Germaine, Baroness Edouard de Rothschild (nee Halphen) (1884-1975): collections: Sale Catalogue The Rothschild Fabergé Egg, Wednesday 28 November 2007, (Christie's London: 2007). A copy of the Christie's press release announcing the sale is included in the catalogue. The 'Rothschild Egg' is a jewelled, enamelled, decorated egg that was made under the supervision of the Russian jeweller Peter Carl Fabergé by the workshop of Michael Perchin in 1902. (Charlotte) Béatrice, Baroness Maurice Ephrussi (nee de Rothschild) ( 1864-1934)  presented this egg to Germaine Halphen upon her engagement to Béatrice's younger brother, Édouard Alphonse James de Rothschild (1868-1949).
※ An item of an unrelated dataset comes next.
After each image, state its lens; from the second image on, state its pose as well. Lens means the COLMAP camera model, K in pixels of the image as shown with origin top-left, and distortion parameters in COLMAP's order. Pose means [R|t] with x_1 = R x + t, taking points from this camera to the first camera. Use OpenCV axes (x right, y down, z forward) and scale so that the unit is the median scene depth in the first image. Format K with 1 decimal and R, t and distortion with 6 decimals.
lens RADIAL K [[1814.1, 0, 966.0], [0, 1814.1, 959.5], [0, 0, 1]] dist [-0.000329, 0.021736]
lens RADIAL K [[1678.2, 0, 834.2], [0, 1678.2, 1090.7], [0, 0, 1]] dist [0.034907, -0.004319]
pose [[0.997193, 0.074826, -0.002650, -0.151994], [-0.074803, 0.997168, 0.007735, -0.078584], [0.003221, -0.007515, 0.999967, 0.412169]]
It is one of the few significant Fabergé eggs that were not made for the Russian Imperial family, and until its sale in 2007, it had been in the Rothschild family since it was first purchased. It was one of the most expensive eggs that Fabergé had ever made and sold, one of only four Fabergé eggs with an ornamentation surprise and a clock, Upon the hour, a diamond-set cockerel pops up from the top of the egg, flaps its wings four times, then nods his head three times, crowing all the while. This lasts for fifteen seconds, before the clock strikes the hour on a bell.
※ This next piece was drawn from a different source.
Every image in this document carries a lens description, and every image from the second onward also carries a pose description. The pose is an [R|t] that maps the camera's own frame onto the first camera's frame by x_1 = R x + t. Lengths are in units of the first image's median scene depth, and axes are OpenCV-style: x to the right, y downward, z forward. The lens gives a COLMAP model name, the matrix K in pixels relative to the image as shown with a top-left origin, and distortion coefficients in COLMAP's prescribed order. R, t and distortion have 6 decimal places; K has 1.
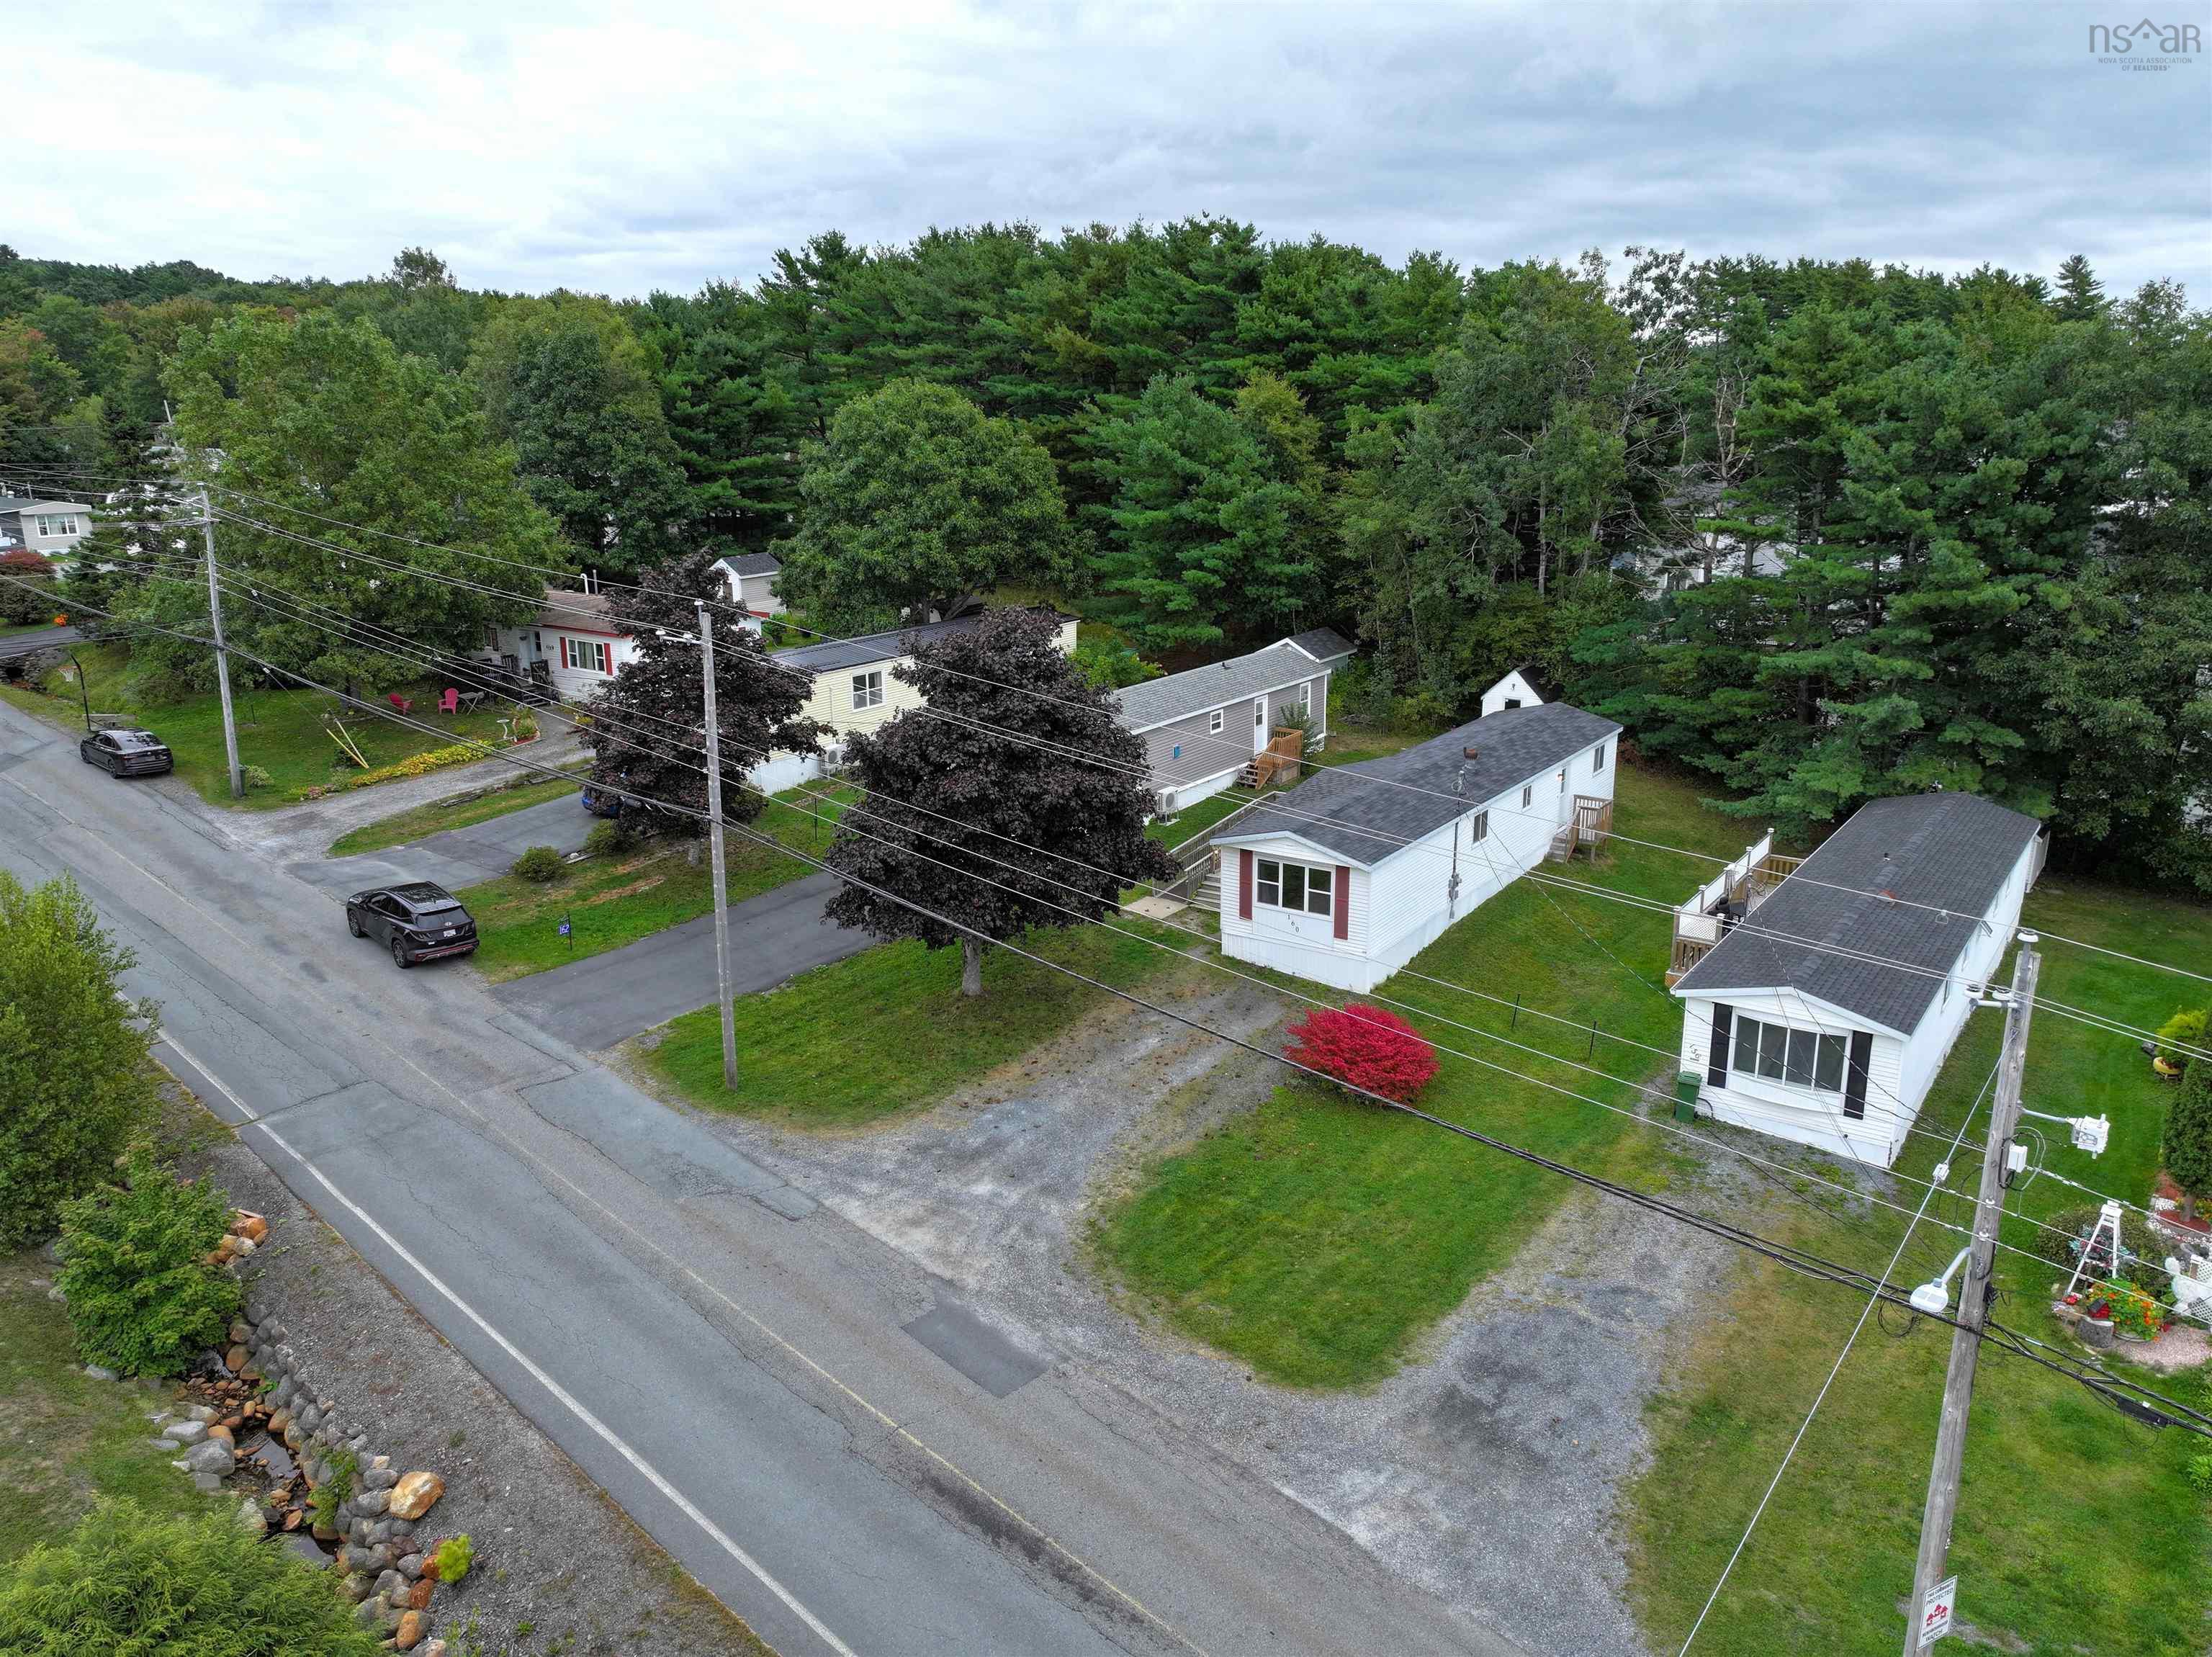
lens RADIAL K [[1554.9, 0, 1106.0], [0, 1554.9, 828.5], [0, 0, 1]] dist [0.005413, 0.002168]
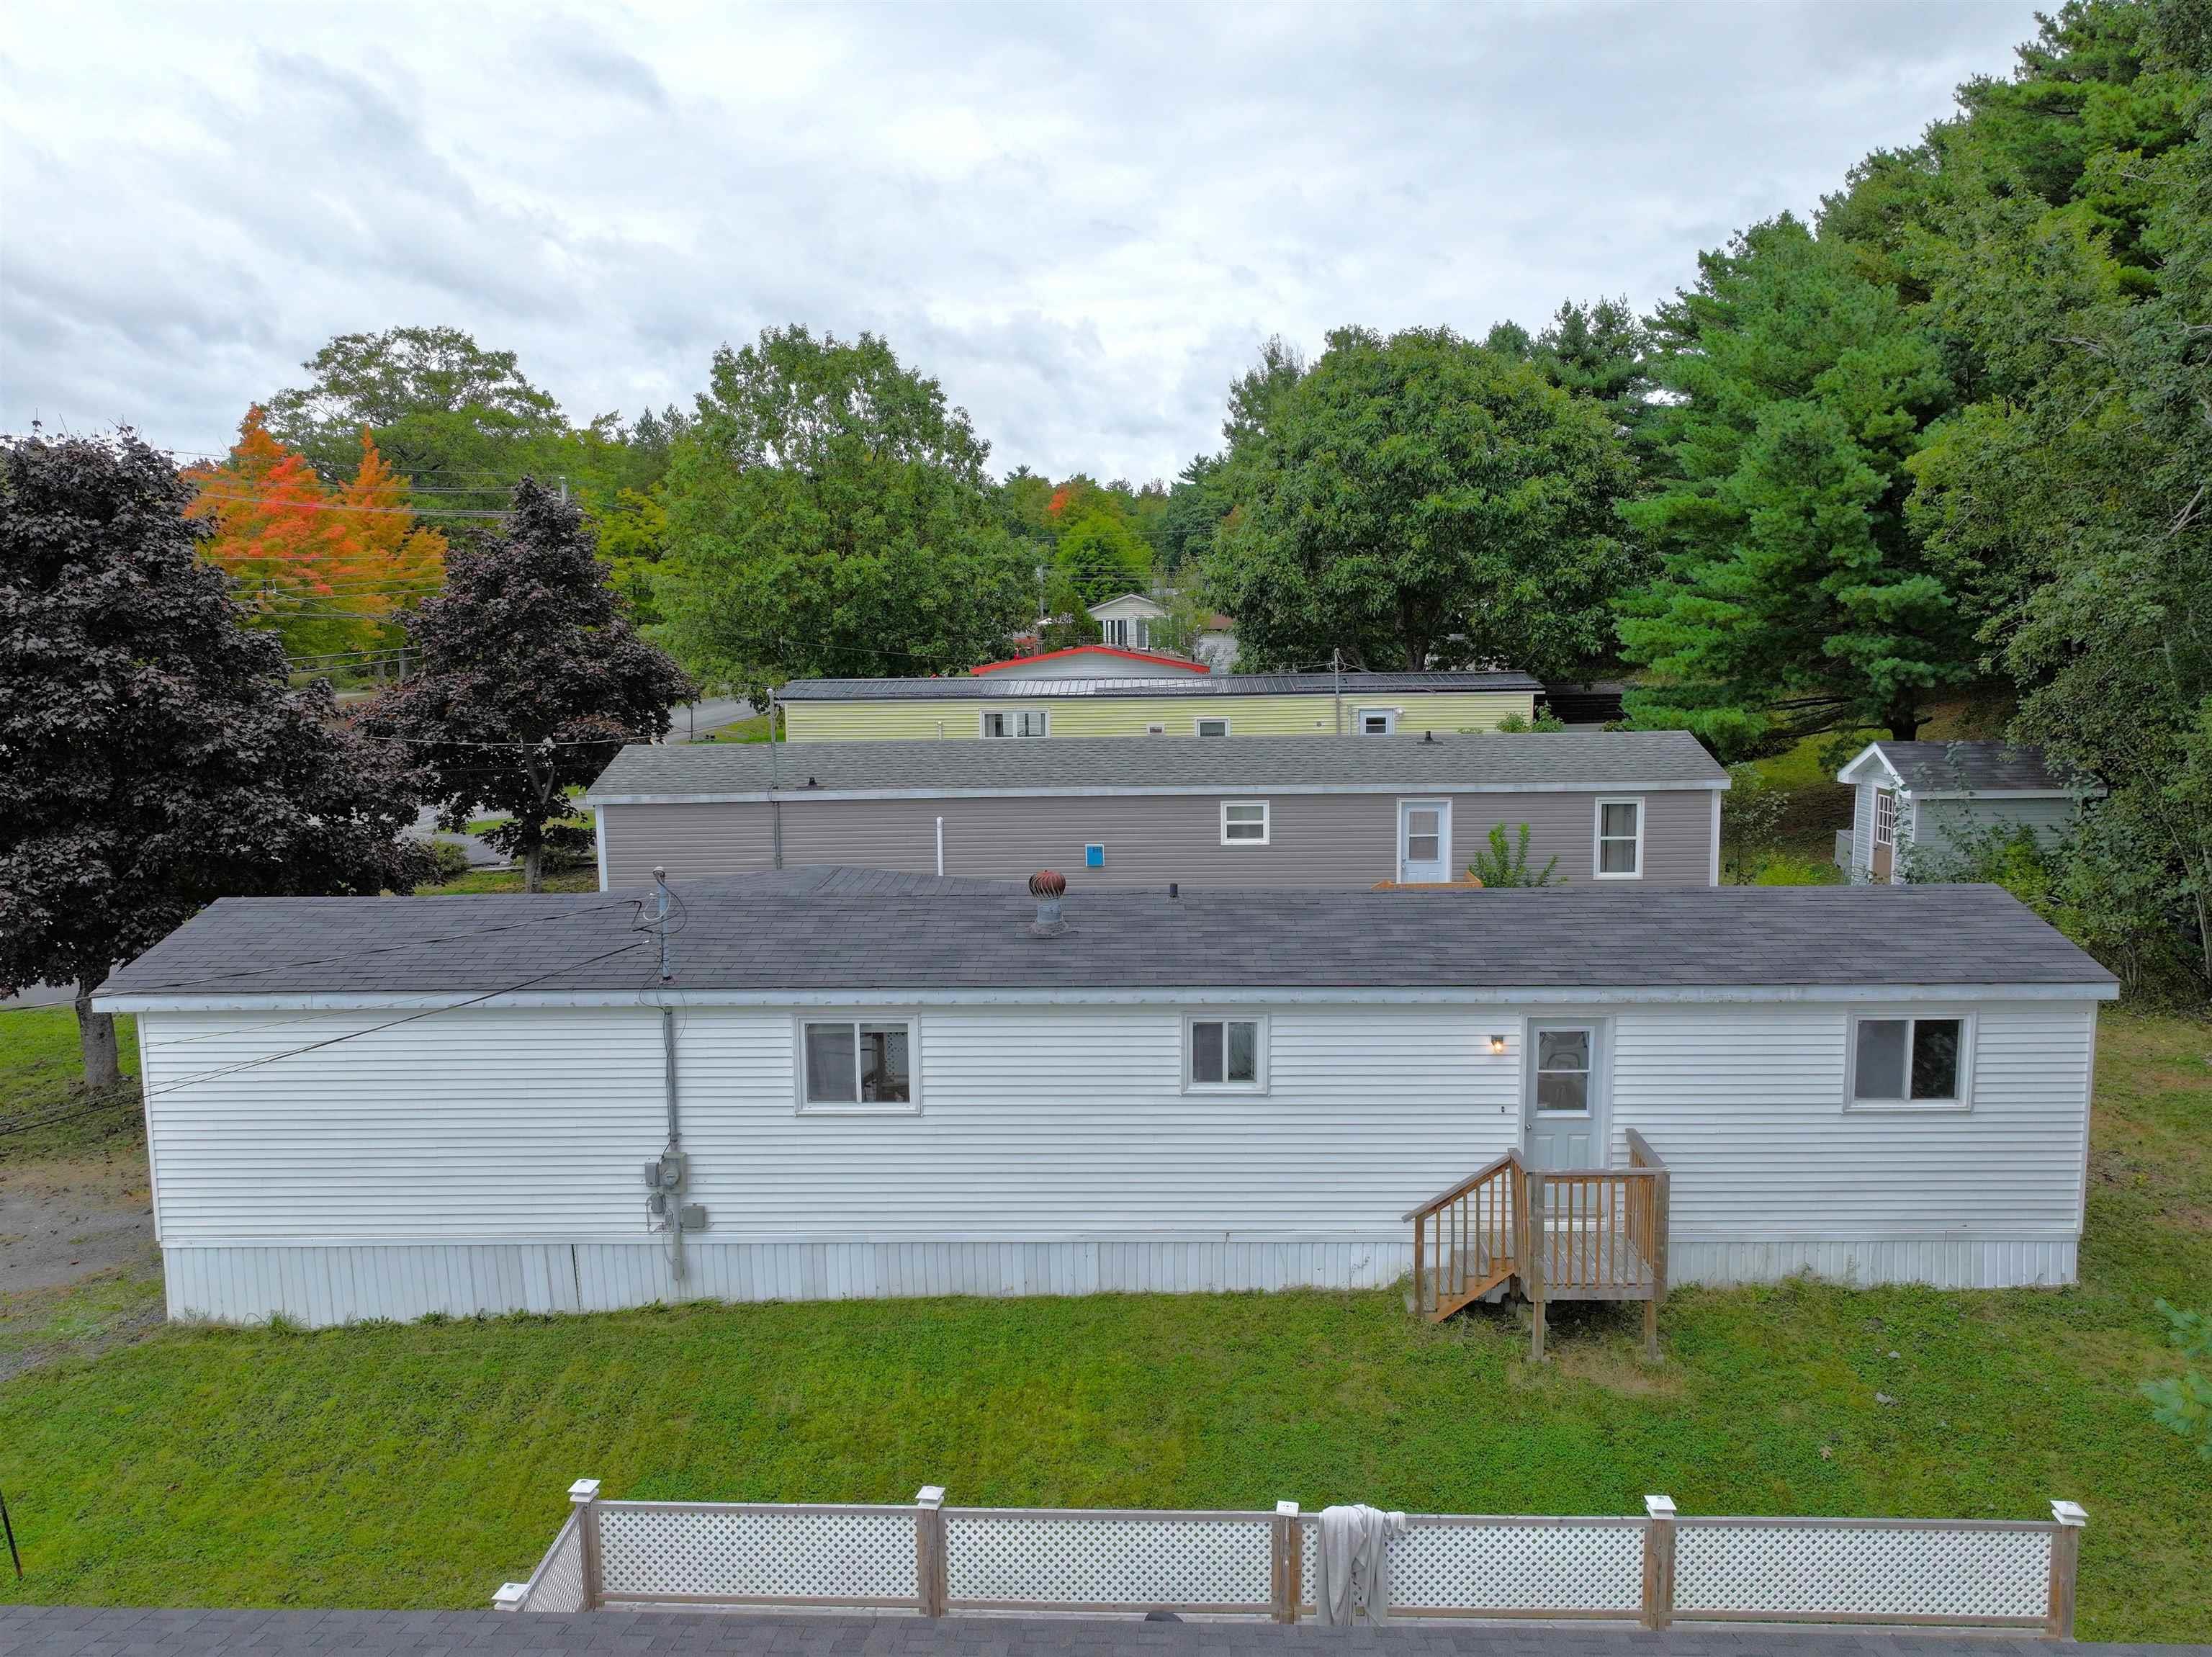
lens RADIAL K [[1552.2, 0, 1106.0], [0, 1552.2, 828.5], [0, 0, 1]] dist [0.005504, 0.001654]
pose [[0.558614, 0.107903, -0.822379, 0.600999], [-0.217349, 0.975897, -0.019592, -0.063168], [0.800443, 0.189687, 0.568603, 0.906157]]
It was sold by Christie's, London on 28 November 2007, for £8.9 million (including commission). The price achieved by the egg set three auction records: it is the most expensive timepiece, Russian object, and Fabergé object ever sold at auction, surpassing the $9.6 million sale of the 1913 Winter egg in 2002. The egg was bought by Alexander Ivanov, the director of the Russian National Museum. The Rothschild egg was eventually displayed at Ivanov's Fabergé Museum in Baden-Baden, Germany. On 8 December 2014, the Rothschild egg was given to the Hermitage Museum in Saint Petersburg, Russia. This occurred during a reception to commemorate the 250th anniversary of the museum. The presentation of the egg was made by Vladimir Putin, the President of Russia, who also gave another item by Fabergé to the museum. As of January 2019, the Rothschild egg is on display in Room 302 of the Hermitage's General Staff Building.